[TASK INPUTS Boundary: Start]

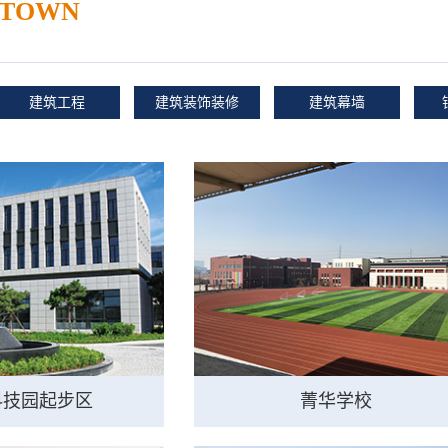
 TOWN
建筑工程
建筑装饰装修
建筑幕墙
科技园起步区
菁华学校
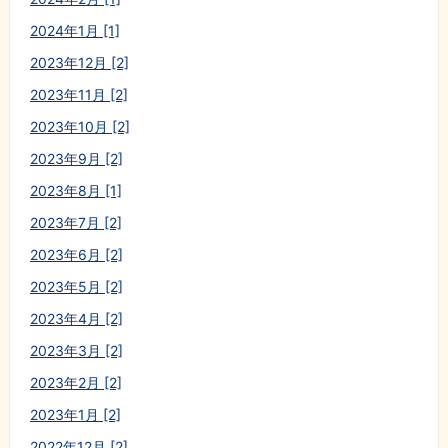
2024年1月 [1]
2023年12月 [2]
2023年11月 [2]
2023年10月 [2]
2023年9月 [2]
2023年8月 [1]
2023年7月 [2]
2023年6月 [2]
2023年5月 [2]
2023年4月 [2]
2023年3月 [2]
2023年2月 [2]
2023年1月 [2]
2022年12月 [2]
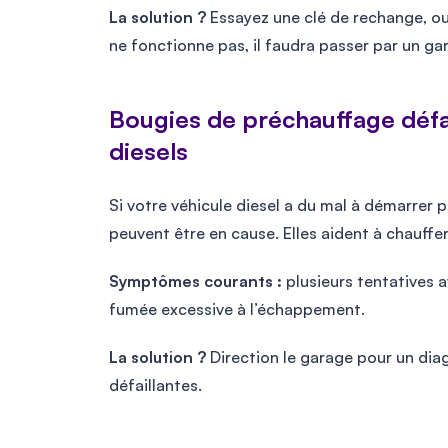
La solution ?
Essayez une clé de rechange, ou
ne fonctionne pas, il faudra passer par un ga
Bougies de préchauffage défa
diesels
Si votre véhicule diesel a du mal à démarrer p
peuvent être en cause. Elles aident à chauffe
Symptômes courants :
plusieurs tentatives 
fumée excessive à l’échappement.
La solution ?
Direction le garage pour un di
défaillantes.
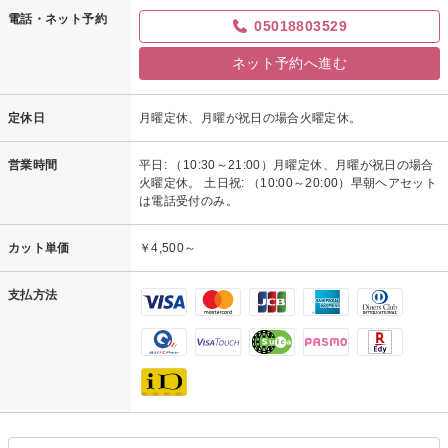
電話・ネット予約
05018803529
ネット予約へ進む
定休日
月曜定休、月曜が祝日の場合火曜定休。
営業時間
平日: （10:30～21:00）月曜定休、月曜が祝日の場合
火曜定休。 土日祝: （10:00～20:00）早朝ヘアセット
は電話受付のみ。
カット単価
￥4,500～
支払方法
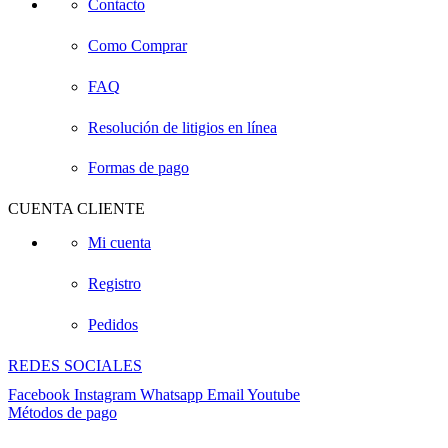
Contacto
Como Comprar
FAQ
Resolución de litigios en línea
Formas de pago
CUENTA CLIENTE
Mi cuenta
Registro
Pedidos
REDES SOCIALES
Facebook
Instagram
Whatsapp
Email
Youtube
Métodos de pago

[TASK INPUTS Boundary: End]

INSTRUCTIONS TO FOLLOW:
Copy out, word for word, all the text of every record above. Leave out the pictures.

RESULT OF THE TASK:
 TOWN
建筑工程
建筑装饰装修
建筑幕墙
科技园起步区
菁华学校
2024年1月 [1]
2023年12月 [2]
2023年11月 [2]
2023年10月 [2]
2023年9月 [2]
2023年8月 [1]
2023年7月 [2]
2023年6月 [2]
2023年5月 [2]
2023年4月 [2]
2023年3月 [2]
2023年2月 [2]
2023年1月 [2]
2022年12月 [2]
La solution ?
Essayez une clé de rechange, ou
ne fonctionne pas, il faudra passer par un ga
Bougies de préchauffage défa
diesels
Si votre véhicule diesel a du mal à démarrer p
peuvent être en cause. Elles aident à chauffe
Symptômes courants :
plusieurs tentatives 
fumée excessive à l’échappement.
La solution ?
Direction le garage pour un di
défaillantes.
電話・ネット予約
05018803529
ネット予約へ進む
定休日
月曜定休、月曜が祝日の場合火曜定休。
営業時間
平日: （10:30～21:00）月曜定休、月曜が祝日の場合
火曜定休。 土日祝: （10:00～20:00）早朝ヘアセット
は電話受付のみ。
カット単価
￥4,500～
支払方法
Contacto
Como Comprar
FAQ
Resolución de litigios en línea
Formas de pago
CUENTA CLIENTE
Mi cuenta
Registro
Pedidos
REDES SOCIALES
Facebook
Instagram
Whatsapp
Email
Youtube
Métodos de pago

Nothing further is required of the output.